I have a code that I want to use alter values between two columns in my dataset

Question

I have a data set which has "Speed" as one of the columns (features). The column contains both zeros and non-zero values. I want to randomly set 10% of the non-zero values to zeros. This will change the corresponding class label to be zeros. I mean any value that is set to zero, its corresponding class value will be zero. I have done this but it is give me errors below the error.

file_path = 'Processed_data/data1.csv'  
df = pd.read_csv(file_path)  
per_change = 0.1  
attr = 'Speed'  
target = 'Class'  
df_spd = df[df['Speed'] > 0.]  

num_rows_to_change = int(df.shape[0] * per_change)  
num_with_zero_initial = df[df[attr] == 0].shape[0]  
assert df_spd.shape[0] > num_rows_to_change, \  
'Number of rows with non-zero speed is less than 10% of the original dataset.'
df_update = df_spd.sample(num_rows_to_change)
df_update[attr] = 0.
df_update[target] = 0.
df.update(df_update)

TASK INSTRUCTIONS -> Can you condense the paragraph in the forum question above that begins "I have a data set which has" into a short bulleted list of its main facts?

DATASET EXCERPTS ->
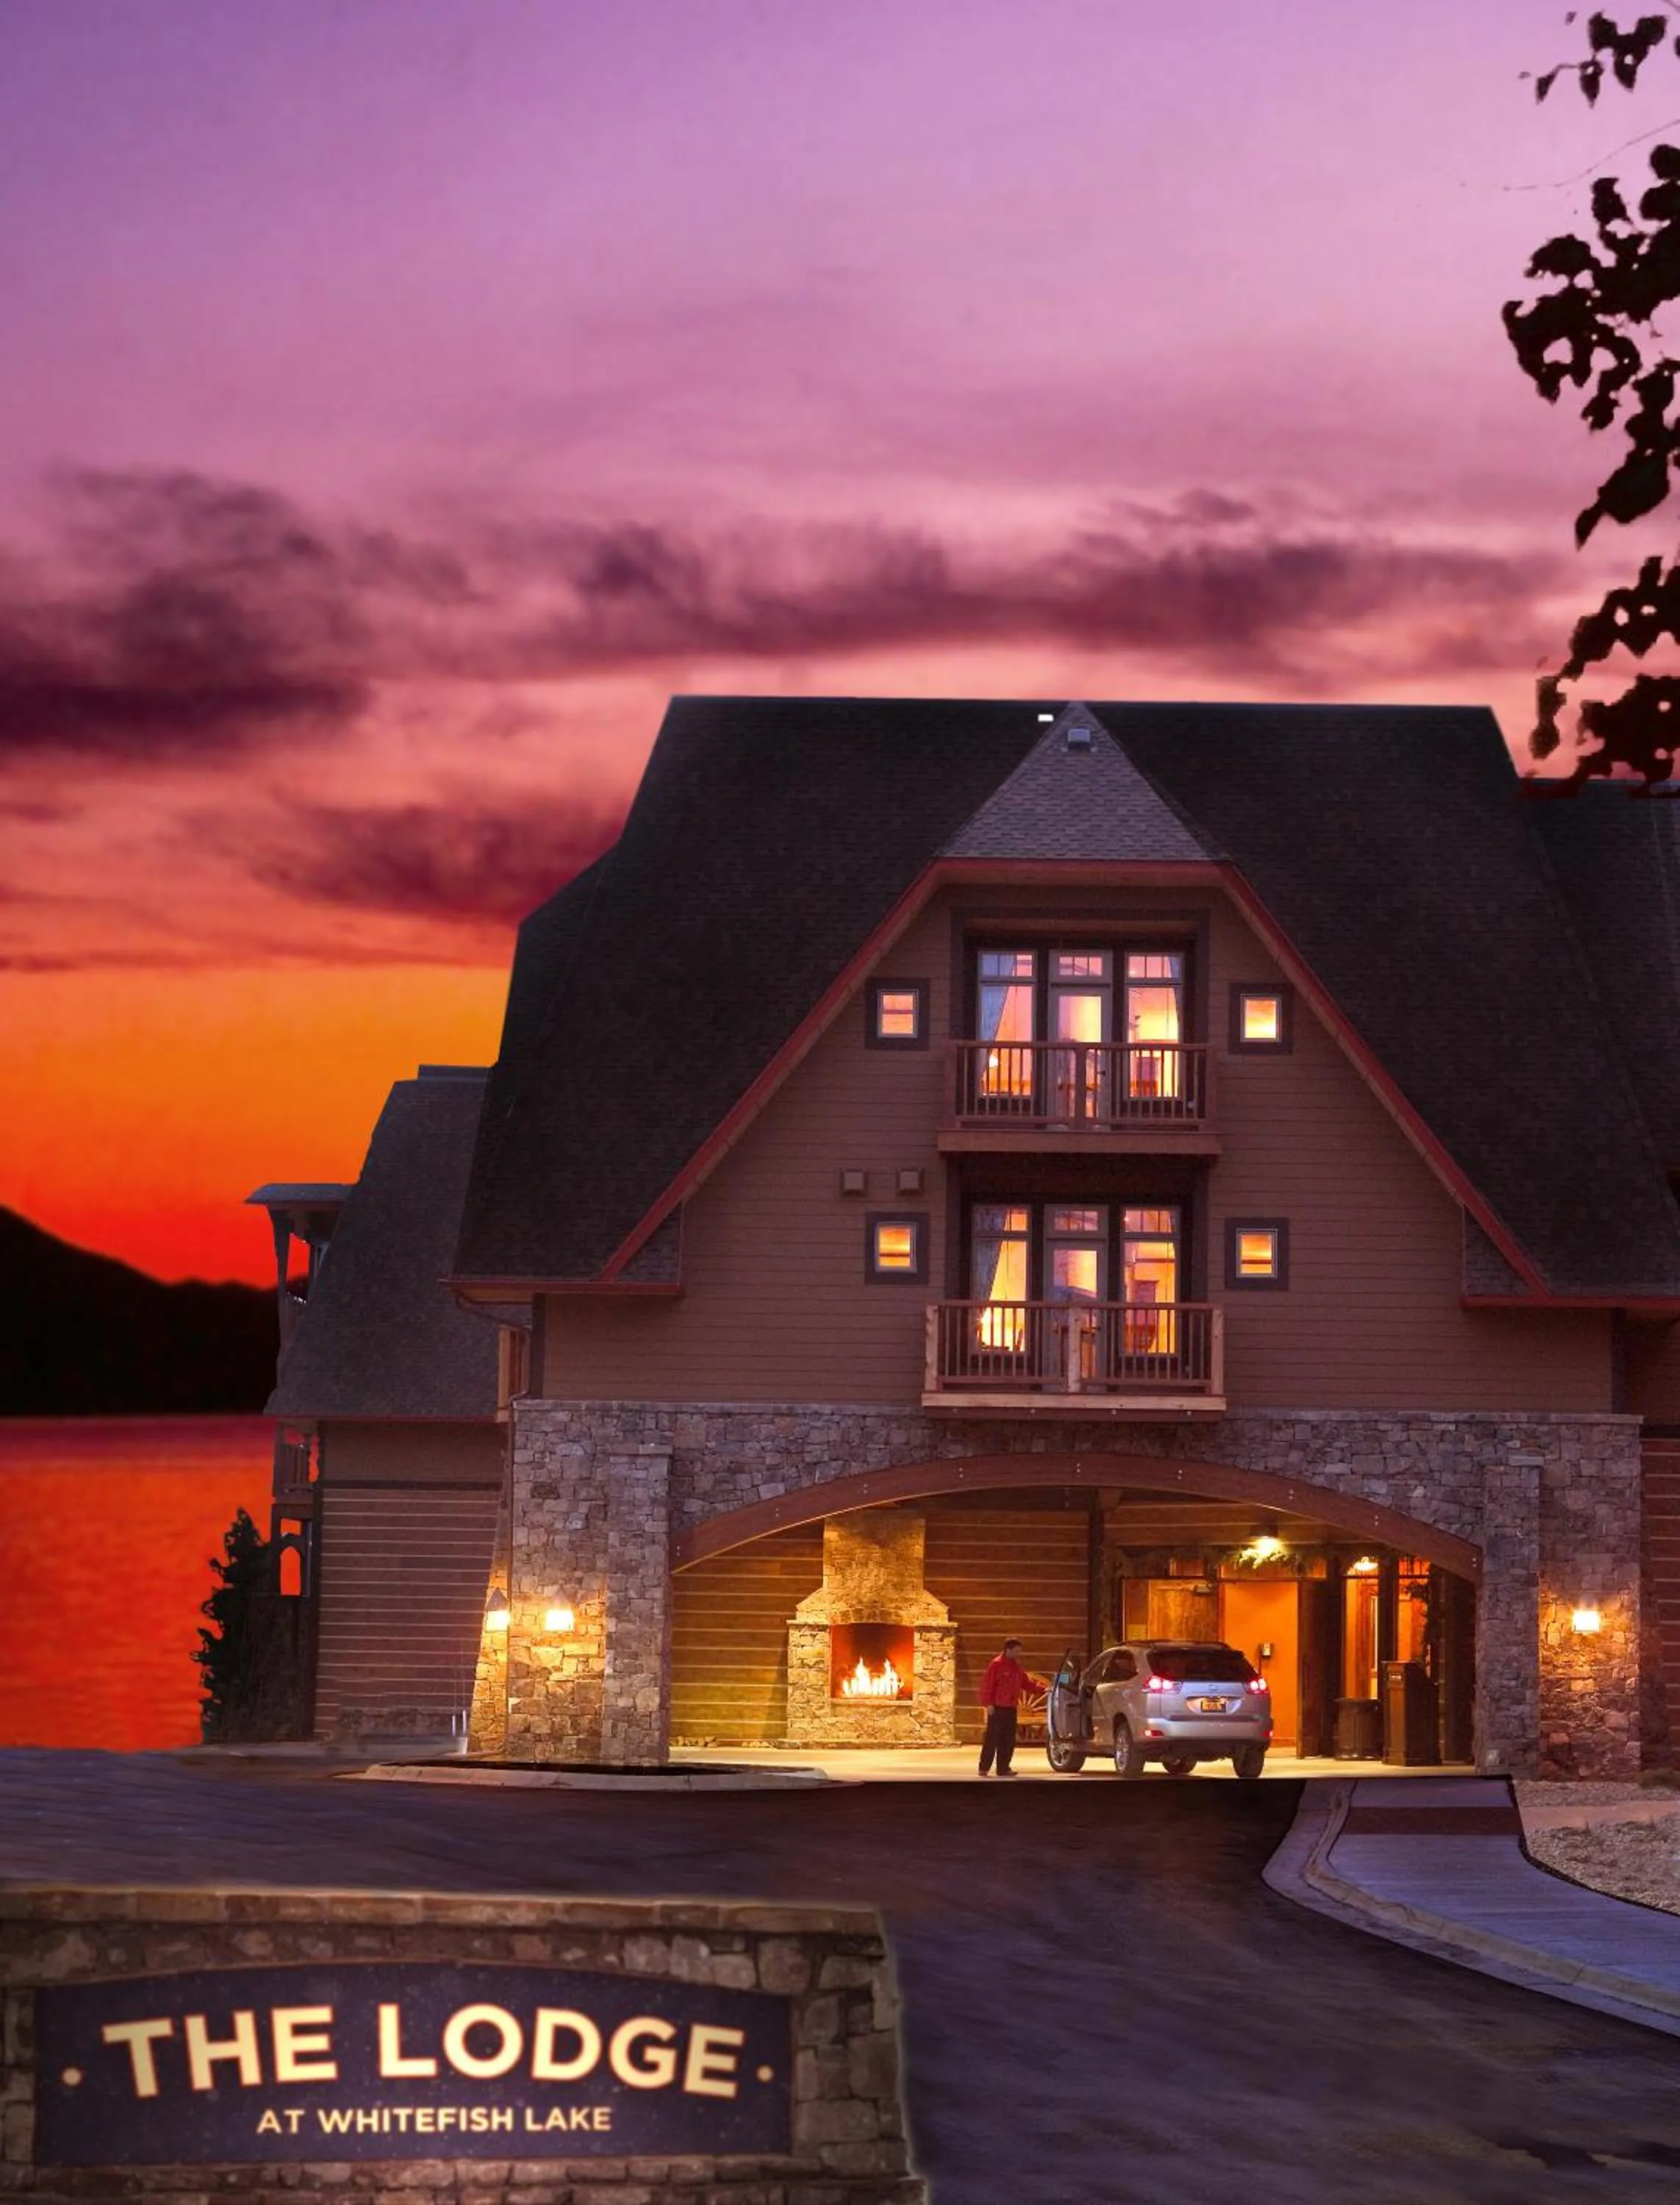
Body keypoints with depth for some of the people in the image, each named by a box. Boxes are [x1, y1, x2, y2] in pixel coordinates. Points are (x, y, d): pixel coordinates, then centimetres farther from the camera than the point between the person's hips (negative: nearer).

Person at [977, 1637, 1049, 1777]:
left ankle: (1003, 1768, 12)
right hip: (997, 1708, -8)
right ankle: (984, 1768, -5)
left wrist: (1043, 1689, 7)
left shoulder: (1016, 1667, 16)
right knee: (992, 1739, -8)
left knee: (1008, 1740, 7)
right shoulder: (996, 1664, -9)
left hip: (1011, 1708, 8)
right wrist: (988, 1703, -19)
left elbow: (1026, 1683, 19)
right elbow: (987, 1685, -13)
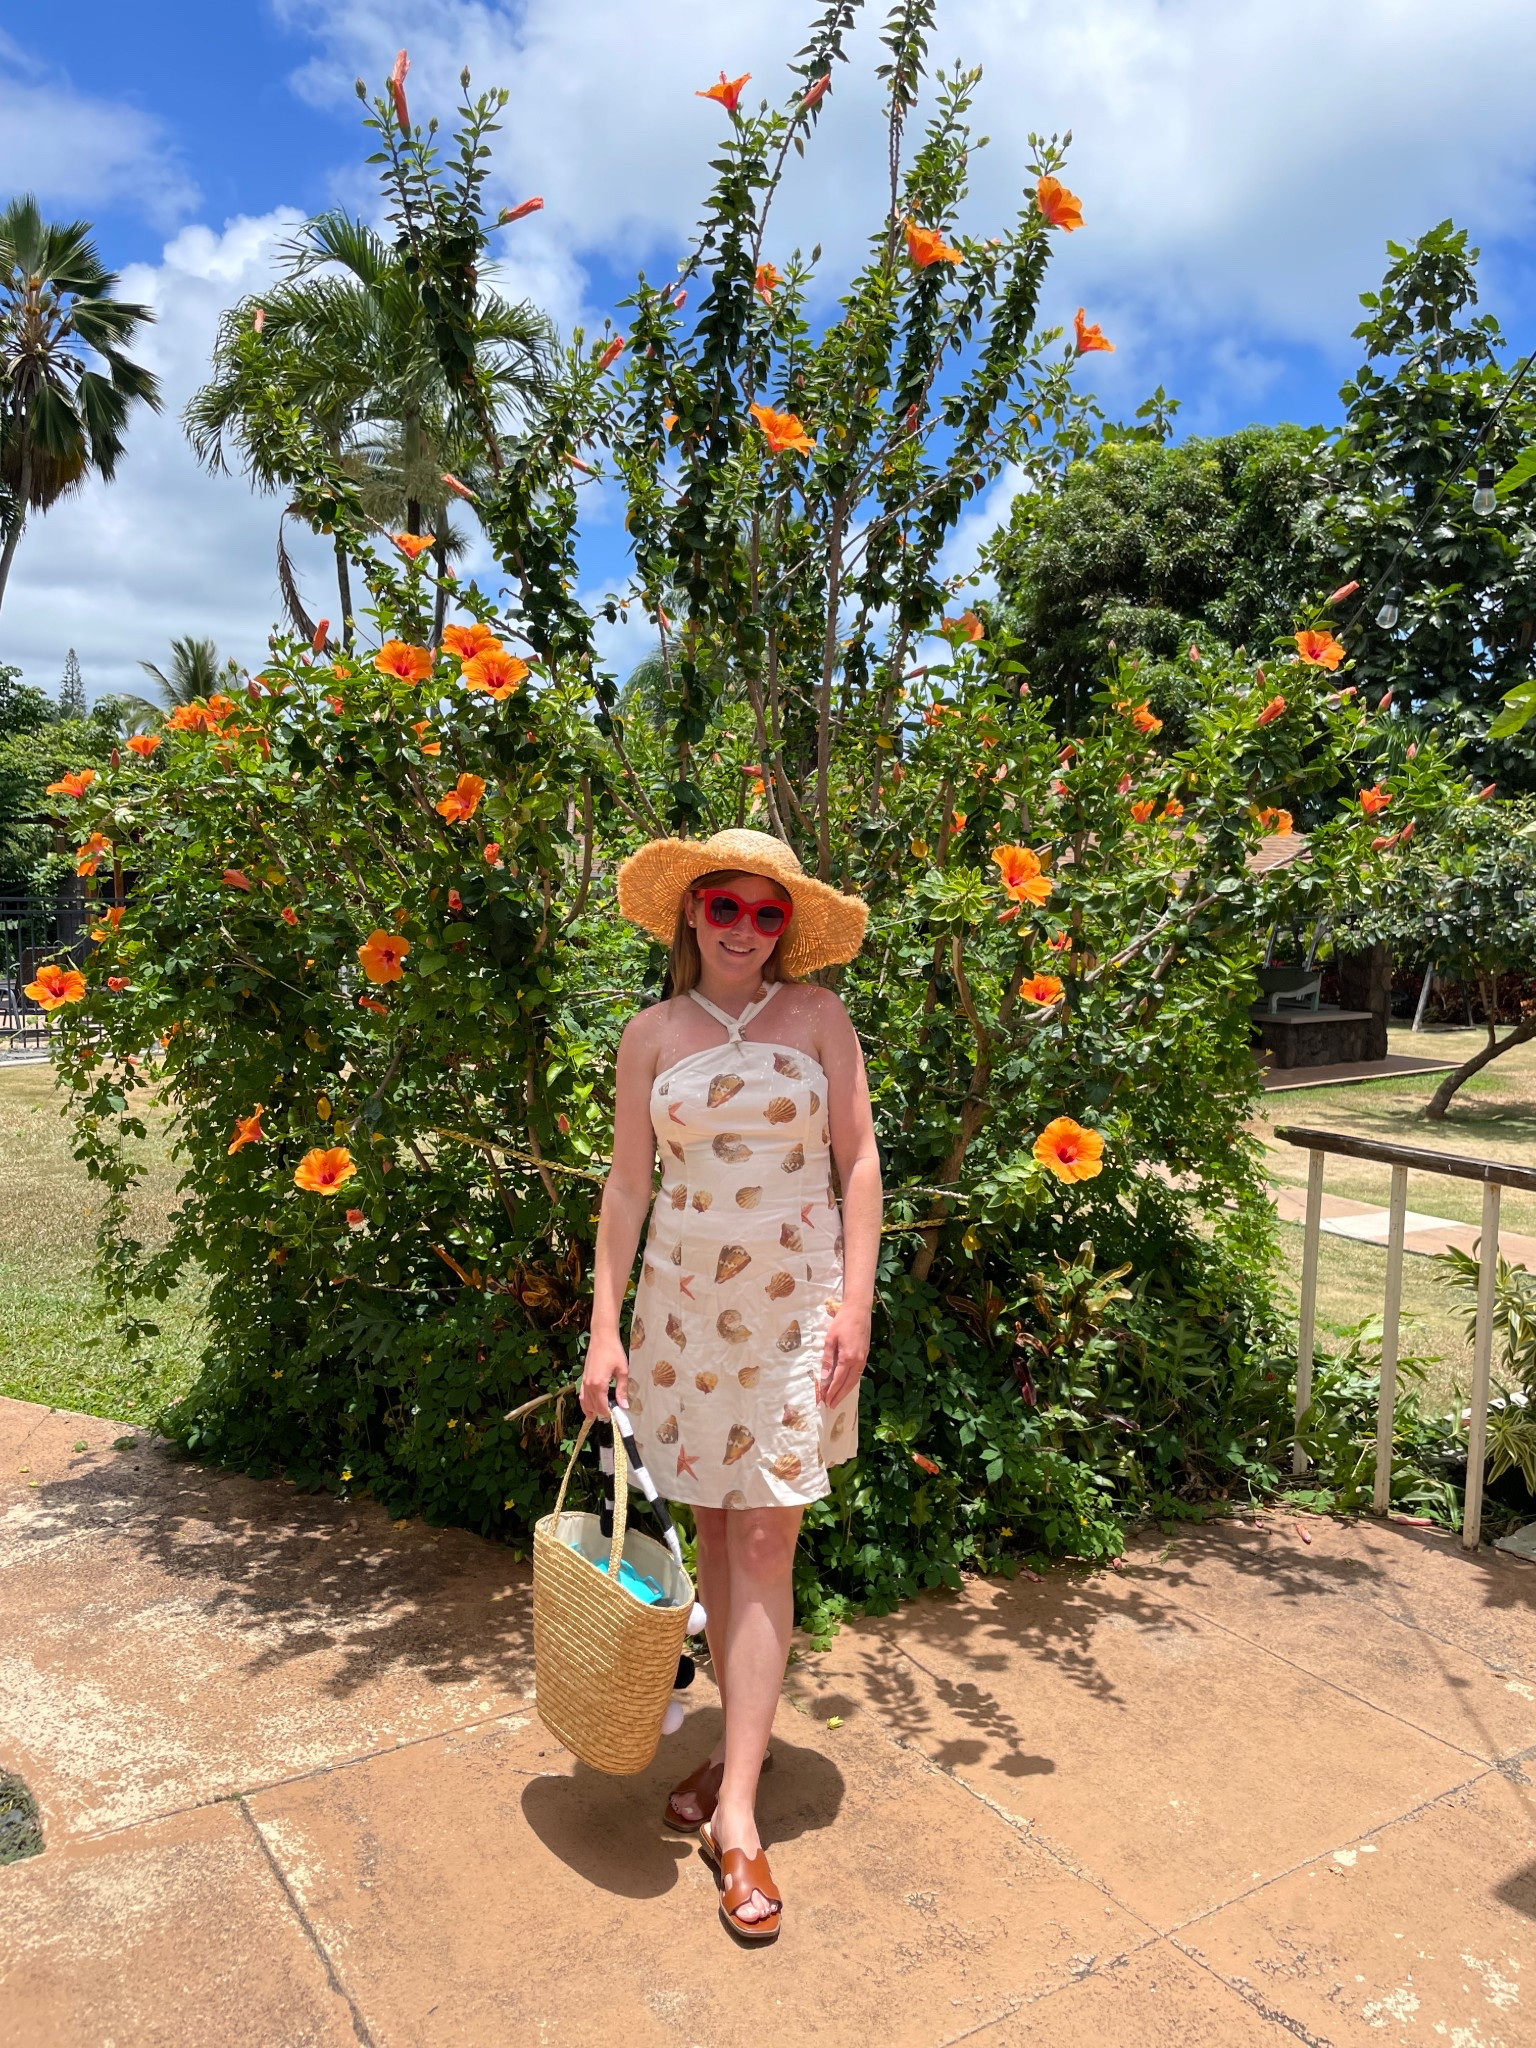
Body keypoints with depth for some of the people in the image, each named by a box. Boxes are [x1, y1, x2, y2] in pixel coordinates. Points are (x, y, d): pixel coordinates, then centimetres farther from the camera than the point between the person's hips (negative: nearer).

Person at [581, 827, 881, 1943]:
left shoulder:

SOLUTION TO THIS TASK ->
- The dataset has a "Speed" column (feature) that holds both zero and non-zero values.
- The goal is to randomly set 10% of the non-zero Speed values to zero.
- Any row whose Speed is set to zero must also have its class value set to zero.
- The attempt to do this produces errors.